20. Berteman

31 3 0
                                    

Pelajaran olahraga tengah dilaksanakan oleh para murid kelas sepuluh perkantoran satu, materi pembelajaran yaitu berlari keliling lapangan untuk melatih kekuatan pernapasan. Terbagi menjadi lima kelompok siswa untuk mengelilingi lapangan sekolah, Vani bersama teman-temannya kelompok pertama yang melaksanakan tes olahraga.

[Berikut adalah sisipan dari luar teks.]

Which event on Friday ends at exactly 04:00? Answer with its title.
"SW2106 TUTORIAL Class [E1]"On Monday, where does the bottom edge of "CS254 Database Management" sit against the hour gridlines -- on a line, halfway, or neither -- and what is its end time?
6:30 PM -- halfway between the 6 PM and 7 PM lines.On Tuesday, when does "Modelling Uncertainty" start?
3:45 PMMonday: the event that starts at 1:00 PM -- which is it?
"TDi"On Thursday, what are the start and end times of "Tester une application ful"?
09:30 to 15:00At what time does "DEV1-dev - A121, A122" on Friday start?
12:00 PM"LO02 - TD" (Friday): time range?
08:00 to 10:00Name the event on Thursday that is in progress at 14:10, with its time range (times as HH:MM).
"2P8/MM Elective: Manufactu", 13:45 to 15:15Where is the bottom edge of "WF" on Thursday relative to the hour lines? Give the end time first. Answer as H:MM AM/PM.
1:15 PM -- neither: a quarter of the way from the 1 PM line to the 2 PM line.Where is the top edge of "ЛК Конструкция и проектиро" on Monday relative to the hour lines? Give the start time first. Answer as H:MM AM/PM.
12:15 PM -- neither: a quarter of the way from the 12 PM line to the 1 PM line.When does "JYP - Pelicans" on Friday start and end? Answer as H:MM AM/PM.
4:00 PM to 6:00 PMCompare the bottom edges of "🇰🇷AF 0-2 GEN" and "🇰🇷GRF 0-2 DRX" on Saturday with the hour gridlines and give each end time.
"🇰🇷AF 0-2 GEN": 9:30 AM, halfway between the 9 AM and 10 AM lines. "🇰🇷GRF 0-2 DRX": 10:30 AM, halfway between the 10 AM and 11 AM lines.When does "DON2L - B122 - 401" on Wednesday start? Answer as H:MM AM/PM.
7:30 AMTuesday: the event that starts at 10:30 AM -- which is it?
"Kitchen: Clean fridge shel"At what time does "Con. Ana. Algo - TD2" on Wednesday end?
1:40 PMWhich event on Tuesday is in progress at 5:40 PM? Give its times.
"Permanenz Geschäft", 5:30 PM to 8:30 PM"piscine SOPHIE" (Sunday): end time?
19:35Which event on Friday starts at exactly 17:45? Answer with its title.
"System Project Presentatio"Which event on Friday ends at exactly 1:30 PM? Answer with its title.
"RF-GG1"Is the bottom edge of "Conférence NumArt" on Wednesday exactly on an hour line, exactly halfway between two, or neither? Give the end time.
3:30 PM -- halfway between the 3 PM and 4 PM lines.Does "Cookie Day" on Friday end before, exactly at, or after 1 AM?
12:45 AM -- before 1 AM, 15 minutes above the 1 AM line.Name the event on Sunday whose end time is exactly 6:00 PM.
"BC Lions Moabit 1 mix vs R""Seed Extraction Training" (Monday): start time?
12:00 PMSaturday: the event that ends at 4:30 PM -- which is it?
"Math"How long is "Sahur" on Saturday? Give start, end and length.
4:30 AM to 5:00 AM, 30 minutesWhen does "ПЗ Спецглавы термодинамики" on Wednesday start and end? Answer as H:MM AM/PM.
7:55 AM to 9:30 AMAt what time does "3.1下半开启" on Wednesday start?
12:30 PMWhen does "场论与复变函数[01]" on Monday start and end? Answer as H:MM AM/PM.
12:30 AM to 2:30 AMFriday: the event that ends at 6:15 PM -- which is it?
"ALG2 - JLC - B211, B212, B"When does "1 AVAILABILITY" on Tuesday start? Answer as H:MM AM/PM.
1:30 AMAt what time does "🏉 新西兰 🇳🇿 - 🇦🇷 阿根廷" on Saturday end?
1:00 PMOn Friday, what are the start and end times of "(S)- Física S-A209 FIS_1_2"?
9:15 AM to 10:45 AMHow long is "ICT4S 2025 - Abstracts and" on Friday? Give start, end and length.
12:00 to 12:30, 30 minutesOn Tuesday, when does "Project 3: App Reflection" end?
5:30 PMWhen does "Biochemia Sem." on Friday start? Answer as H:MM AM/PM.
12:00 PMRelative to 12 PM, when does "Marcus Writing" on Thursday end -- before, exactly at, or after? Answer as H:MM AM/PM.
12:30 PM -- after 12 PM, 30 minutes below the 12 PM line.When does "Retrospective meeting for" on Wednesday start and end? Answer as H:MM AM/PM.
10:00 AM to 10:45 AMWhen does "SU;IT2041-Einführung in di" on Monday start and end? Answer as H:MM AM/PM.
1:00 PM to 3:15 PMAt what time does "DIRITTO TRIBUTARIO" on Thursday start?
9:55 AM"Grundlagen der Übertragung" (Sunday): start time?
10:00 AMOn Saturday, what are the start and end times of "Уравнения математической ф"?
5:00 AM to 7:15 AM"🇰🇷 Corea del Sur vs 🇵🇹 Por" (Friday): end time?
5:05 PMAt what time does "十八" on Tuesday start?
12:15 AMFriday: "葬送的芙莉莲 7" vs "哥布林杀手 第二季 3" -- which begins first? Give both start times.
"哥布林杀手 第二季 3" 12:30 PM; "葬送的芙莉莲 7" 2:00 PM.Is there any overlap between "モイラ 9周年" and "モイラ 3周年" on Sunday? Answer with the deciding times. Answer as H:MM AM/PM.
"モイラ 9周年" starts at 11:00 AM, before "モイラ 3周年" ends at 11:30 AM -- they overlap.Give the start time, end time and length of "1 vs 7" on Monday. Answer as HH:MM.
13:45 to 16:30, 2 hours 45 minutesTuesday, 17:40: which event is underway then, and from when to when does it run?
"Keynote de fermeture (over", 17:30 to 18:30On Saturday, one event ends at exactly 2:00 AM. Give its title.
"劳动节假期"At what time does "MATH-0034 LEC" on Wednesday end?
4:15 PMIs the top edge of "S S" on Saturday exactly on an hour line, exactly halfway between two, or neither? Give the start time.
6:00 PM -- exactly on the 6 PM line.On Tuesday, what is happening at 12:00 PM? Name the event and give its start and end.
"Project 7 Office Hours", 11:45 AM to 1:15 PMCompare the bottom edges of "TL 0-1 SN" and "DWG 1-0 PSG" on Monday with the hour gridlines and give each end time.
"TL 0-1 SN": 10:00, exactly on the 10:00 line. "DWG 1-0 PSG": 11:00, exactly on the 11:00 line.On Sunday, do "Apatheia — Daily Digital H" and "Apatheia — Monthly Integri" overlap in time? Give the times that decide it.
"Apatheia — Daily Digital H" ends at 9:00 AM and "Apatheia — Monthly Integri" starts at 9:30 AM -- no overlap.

Peluh membasahi kening hingga leher Vani, agar tenaganya dapat terkumpul kembali Vani menepi di sisi lapangan mengistirahatkan tubuhnya. Tes sudah selesai dilaksanakan oleh kelompok Vani, meskipun cukup melelahkan tapi ternyata Vani bisa menyelesaikan lari keliling lapangan sebanyak tujuh putaran.

Baru saja Vani membeli sebotol air mineral dari kantin, duduk di tepi lapangan sembari melihat teman-temannya yang lain berlari mengelilingi lapangan. Air mineral yang dibelinya belum dia buka, napasnya masih naik turun, Vani menormalkan pernapasannya terlebih dahulu hitung-hitung menghirup udara segar sebelum menghabiskan air mineral.

Namun, ketika Vani sedang duduk dia dikagetkan dengan kedatangan dua lelaki remaja angkatan biru membawakan air mineral untuk Vani. Kompak, kedua lelaki itu menyodorkan air mineral yang mereka bawa masing-masing untuk Vani. Kening Vani menampilkan kerutan menandakan dia bingung bagaimana cara menolak pemberian keduanya.

“Minum dulu.”

Genta, dan Satria kompak mengucapkan perkataan yang sama membuat Vani semakin terheran akan perilaku keduanya. Sebagai manusia, Vani masih mempunyai rasa belas kasihan kepada mereka berdua termasuk Genta, oleh sebab itu dia mau tak mau menerima air mineral baik yang diberikan oleh Genta maupun Satria. Supaya tidak ada yang merasa sakit hati di antara kedua lelaki itu, Vani sangat menghargai kebaikan mereka berdua.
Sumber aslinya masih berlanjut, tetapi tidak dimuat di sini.